Right on trend, I’m following Mara and posting a day late because I was apparently so engrossed in critiquing my CP’s manuscript that I couldn’t read my calendar. #headdesk
This post, and the next few posts of mine, will be allllll about revising and editing, so…grab some coffee. I know this will make you sleepy.
I am the world’s worst outliner. There, I said it. Phew. No matter how hard I try to outline, I always abandon it somewhere in the middle and just wing it. Of course, this makes for a crazy amount of revision. My CPs [and my editor] have waded through an awful lot of my crap and given me straight-up amazing advice, and I love them to pieces for it. Anyhoo, I don’t figure I’m the one to give you advice on how to outline, or how to write a draft.
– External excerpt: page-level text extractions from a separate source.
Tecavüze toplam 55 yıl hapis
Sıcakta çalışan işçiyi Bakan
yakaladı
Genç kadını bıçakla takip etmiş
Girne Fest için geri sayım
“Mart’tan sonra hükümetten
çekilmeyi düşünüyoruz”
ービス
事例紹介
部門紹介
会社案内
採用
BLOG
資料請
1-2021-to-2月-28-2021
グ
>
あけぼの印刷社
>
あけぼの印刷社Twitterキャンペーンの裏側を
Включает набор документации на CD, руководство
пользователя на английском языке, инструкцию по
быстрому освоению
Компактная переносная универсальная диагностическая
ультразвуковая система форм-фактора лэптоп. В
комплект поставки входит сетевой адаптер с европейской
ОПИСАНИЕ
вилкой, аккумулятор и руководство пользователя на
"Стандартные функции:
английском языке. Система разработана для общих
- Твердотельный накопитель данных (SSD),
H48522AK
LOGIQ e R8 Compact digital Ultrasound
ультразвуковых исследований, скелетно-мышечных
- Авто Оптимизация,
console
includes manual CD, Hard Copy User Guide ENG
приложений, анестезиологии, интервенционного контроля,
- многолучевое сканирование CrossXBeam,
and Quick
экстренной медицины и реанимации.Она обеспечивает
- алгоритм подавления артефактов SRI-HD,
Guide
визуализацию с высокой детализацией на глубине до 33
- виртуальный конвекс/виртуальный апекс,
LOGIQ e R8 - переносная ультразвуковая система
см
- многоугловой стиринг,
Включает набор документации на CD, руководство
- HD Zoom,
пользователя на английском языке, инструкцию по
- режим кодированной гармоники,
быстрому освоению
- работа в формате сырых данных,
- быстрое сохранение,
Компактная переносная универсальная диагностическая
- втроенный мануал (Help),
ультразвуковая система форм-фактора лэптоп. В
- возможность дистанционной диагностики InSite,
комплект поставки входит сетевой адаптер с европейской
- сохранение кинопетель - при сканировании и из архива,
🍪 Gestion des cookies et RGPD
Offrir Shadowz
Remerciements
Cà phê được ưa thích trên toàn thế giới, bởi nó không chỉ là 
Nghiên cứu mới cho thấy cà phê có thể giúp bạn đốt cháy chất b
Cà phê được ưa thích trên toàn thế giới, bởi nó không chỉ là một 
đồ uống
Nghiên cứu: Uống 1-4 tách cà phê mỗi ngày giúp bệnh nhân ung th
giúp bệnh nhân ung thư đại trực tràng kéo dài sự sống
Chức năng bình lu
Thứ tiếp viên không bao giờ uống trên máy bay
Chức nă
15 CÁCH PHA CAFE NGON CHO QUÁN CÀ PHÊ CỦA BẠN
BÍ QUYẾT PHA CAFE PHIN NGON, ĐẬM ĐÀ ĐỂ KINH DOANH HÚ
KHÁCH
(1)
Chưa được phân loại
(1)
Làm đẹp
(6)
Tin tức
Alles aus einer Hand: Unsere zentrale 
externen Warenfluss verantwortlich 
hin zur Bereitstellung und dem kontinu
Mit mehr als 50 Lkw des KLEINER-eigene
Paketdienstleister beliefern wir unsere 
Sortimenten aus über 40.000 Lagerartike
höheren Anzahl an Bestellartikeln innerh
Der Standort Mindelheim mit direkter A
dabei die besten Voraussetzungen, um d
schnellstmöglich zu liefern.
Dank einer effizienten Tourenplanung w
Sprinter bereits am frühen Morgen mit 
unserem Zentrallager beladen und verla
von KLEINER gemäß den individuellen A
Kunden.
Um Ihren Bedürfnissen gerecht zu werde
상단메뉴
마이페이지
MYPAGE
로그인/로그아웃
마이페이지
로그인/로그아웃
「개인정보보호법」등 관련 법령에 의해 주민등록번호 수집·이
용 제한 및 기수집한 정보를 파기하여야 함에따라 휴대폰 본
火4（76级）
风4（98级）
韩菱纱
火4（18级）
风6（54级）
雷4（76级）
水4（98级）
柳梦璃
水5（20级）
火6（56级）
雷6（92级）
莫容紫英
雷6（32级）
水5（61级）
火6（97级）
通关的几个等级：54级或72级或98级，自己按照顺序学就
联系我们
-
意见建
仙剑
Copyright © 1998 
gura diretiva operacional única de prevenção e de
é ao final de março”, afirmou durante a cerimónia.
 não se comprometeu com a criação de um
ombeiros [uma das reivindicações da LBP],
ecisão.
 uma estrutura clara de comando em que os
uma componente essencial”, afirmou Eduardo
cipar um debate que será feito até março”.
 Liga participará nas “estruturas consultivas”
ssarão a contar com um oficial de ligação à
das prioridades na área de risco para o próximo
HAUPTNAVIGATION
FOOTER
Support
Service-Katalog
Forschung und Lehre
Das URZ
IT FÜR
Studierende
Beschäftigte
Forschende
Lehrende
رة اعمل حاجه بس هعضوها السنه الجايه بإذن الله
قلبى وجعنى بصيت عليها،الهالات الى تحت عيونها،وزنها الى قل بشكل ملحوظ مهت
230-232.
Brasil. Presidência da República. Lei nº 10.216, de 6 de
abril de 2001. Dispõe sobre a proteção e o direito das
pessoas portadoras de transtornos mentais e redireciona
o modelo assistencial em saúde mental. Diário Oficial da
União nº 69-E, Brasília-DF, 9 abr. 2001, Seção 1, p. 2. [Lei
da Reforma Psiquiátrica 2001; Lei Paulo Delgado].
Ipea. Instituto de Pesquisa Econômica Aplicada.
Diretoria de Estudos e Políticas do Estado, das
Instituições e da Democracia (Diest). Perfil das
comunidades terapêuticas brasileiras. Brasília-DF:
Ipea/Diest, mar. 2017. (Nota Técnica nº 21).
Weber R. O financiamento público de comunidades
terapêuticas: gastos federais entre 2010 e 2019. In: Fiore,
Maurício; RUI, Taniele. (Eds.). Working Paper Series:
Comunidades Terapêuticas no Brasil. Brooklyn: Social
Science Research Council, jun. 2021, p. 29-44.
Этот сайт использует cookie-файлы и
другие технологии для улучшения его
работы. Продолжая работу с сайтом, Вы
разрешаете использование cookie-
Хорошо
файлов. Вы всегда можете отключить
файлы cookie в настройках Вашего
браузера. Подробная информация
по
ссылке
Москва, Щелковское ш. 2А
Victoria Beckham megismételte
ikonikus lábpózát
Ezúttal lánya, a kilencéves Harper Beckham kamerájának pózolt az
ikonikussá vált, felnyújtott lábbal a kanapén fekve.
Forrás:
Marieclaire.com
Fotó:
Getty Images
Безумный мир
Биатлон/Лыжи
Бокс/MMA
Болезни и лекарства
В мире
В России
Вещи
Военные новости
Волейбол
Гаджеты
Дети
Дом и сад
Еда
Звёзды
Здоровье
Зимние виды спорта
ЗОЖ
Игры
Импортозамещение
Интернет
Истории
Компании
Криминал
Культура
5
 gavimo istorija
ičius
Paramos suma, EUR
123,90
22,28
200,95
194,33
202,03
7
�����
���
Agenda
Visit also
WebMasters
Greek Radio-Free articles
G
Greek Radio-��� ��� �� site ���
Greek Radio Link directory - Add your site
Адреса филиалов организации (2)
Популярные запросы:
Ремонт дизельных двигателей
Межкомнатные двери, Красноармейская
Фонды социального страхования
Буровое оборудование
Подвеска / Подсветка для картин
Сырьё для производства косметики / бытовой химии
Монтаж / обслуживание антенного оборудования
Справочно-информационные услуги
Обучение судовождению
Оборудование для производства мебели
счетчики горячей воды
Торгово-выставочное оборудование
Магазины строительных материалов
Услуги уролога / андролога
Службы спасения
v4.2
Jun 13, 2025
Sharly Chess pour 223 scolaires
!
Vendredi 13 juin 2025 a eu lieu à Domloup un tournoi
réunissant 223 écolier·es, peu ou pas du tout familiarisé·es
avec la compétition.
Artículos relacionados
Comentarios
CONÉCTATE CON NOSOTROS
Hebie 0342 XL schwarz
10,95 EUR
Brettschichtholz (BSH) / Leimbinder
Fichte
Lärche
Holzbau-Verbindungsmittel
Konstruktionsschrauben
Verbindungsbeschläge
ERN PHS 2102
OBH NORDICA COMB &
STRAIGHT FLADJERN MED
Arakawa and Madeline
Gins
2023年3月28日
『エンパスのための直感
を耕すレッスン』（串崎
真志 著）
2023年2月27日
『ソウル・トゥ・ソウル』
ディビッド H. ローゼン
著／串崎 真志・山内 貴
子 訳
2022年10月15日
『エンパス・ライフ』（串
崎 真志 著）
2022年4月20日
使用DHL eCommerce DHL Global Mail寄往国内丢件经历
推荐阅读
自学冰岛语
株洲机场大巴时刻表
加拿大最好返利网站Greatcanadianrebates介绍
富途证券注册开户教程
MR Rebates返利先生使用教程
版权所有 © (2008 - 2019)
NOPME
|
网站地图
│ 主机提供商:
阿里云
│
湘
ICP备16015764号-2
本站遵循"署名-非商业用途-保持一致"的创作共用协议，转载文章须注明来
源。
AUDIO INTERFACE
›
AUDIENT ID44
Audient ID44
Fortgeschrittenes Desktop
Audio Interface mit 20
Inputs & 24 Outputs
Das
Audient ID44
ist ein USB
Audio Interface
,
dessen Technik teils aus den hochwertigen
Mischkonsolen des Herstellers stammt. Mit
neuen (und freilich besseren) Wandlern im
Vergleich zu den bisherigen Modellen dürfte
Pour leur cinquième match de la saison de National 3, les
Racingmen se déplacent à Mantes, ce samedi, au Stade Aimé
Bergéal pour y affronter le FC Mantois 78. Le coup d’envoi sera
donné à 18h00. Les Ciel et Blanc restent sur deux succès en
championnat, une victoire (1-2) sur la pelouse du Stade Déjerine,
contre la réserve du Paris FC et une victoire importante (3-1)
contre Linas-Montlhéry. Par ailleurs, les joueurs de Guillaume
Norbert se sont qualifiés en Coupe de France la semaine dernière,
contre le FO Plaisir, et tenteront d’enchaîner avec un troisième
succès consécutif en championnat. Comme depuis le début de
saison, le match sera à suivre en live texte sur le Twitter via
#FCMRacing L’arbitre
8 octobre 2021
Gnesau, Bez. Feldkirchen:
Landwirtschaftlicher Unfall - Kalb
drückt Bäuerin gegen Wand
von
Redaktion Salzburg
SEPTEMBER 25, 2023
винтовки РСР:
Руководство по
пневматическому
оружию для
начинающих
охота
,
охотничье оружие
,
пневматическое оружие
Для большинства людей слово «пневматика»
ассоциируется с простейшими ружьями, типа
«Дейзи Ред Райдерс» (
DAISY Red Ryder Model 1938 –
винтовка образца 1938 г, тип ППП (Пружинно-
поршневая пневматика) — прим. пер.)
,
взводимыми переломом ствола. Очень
As much as I love drafting, I’m crazy spontaneous about it and don’t really have a rule besides “let your hair down and have a good time…oh, and freak out while you’re at it!”
When you first look at that beast you created and it’s time to revise, you’re probably going to be all “bleh…bleh…blarrrrrggg…” and want to drown yourself in still more caffeine. But you power through and whip that thing into shape, no problem. Send it to CPs. Revise according to their notes. Get it in the hands of some betas. They say it’s looking pretty good. You decide you can do better. You do a rewrite or another overhaul. Send to more betas. Let it sit for awhile. Implement more little tweaks. Read through it and, scared as you are, it just might be ready.
I’m fairly certain those who have an agent can just idly peruse this post with a bemused expression, because I’m pretty sure you’d have already sent in that third draft or what-not to your agent. This is that last, crazy madhouse revision that you absolutely MUST do if you are self-publishing. And of course, this can fall anywhere in your process, however it works for you. It just needs to happen after you’ve gotten a considerable amount of notes and implemented them. After your story is rock solid. After your character arcs are all in place and any unnecessary scenes have been trimmed. This is your last swoosh before line edits. (And yes! I’m doing a post on line edits next week.)
First, make sure your mood is right for this. You need to be confident in your story and know where it’s going. You’re almost done! This is exciting. If you’re depressed or having an off day, DO NOT, I repeat, DO NOT hack up your manuscript. Stay the heck away. You need to be in your best zone to do this. Maybe even knock it out in one lovely day with no other responsibilities so that you can feel empowered with it. I like to print off my whole manuscript and do this last revision with a pen, because after I’ve done it all on paper, then I have a moment to check myself as I do it in the document. And always, always save an old version before you get ruthless.
All right. Time for the nitty gritty. What you’re looking for:
—Scenes that end too soon. Do they end strong? Do they give enough information? Is there mystery? Do they keep us reading forward? Check every single scene. Double check. If there’s even the slightest feeling that it’s weak, fix it. This might mean you need to move endings to the beginning of next scenes or move beginnings of scenes backward into the one before it. That’s okay. If it needs to happen, do it.
—Scenes that are too long. This is something I do too much. I keep my characters rambling forward just a paragraph too long, because I think the reader needs to know something–but they would probably be much more interested if I just let them discover it. Cut, cut, cut those endings. Save them all in a file in case your line editor sees something missing and you need to recover some nuggets, but for the most part, those things need to be gone. Don’t cry. It’s okay.
—Unnecessary dialogue. I’m a huge fan of using dialogue to tell the reader things instead of putting it in the narrative. Of course, you’ll already have eliminated places where the dialogue feels unnatural or wrong, but keep an eye out where it’s still lurking. (This stuff lurks and lurks.) Dialogue needs to feel real, and that could mean they talk about soap monsters once in awhile, but make sure it’s all necessary to character development and every bit of it is driving us forward.
—Unnecessary description. Likewise, I find myself with whole paragraphs that don’t have much to do with the story, I just…I just…couldn’t part with them. You have to be cruel to these lovelies. No one is going to do it for you. If it hasn’t made one of your CPs dance with happiness, if it bugs you on bad days, if you catch yourself skimming over it because it’s boring…it needs to go. Get it out of there.
—Anything that interrupts the flow. Anything, anything, anything at all. Characters introduced in a weird way. Info-dumps that may have been missed because they’re actually only a sentence long but gosh-darn-it, they’re still an info-dump. Imagine your book in it’s final, formatted state. Do you have a segway for everything? Do the chapter titles make sense? If the book is in parts, do the parts work together? Scratch things out. Move paragraphs. You’re invincible. Go go go!
As the publisher, you don’t have loads of professionals sifting through this. If you have a line editor and a copyeditor (and you better have a copyeditor), assume they don’t exist, because there will still be plenty for them to catch. At this juncture, it’s just you, baby. You and your utter, cold-hearted ruthless pen. Slice, dice, toss, reword, rethink, rearrange until that thing looks like a freaking bestseller. And you know what that means?
Wheeee! You’re ready for the scary land of line edits! YOU DID THIS THING!!!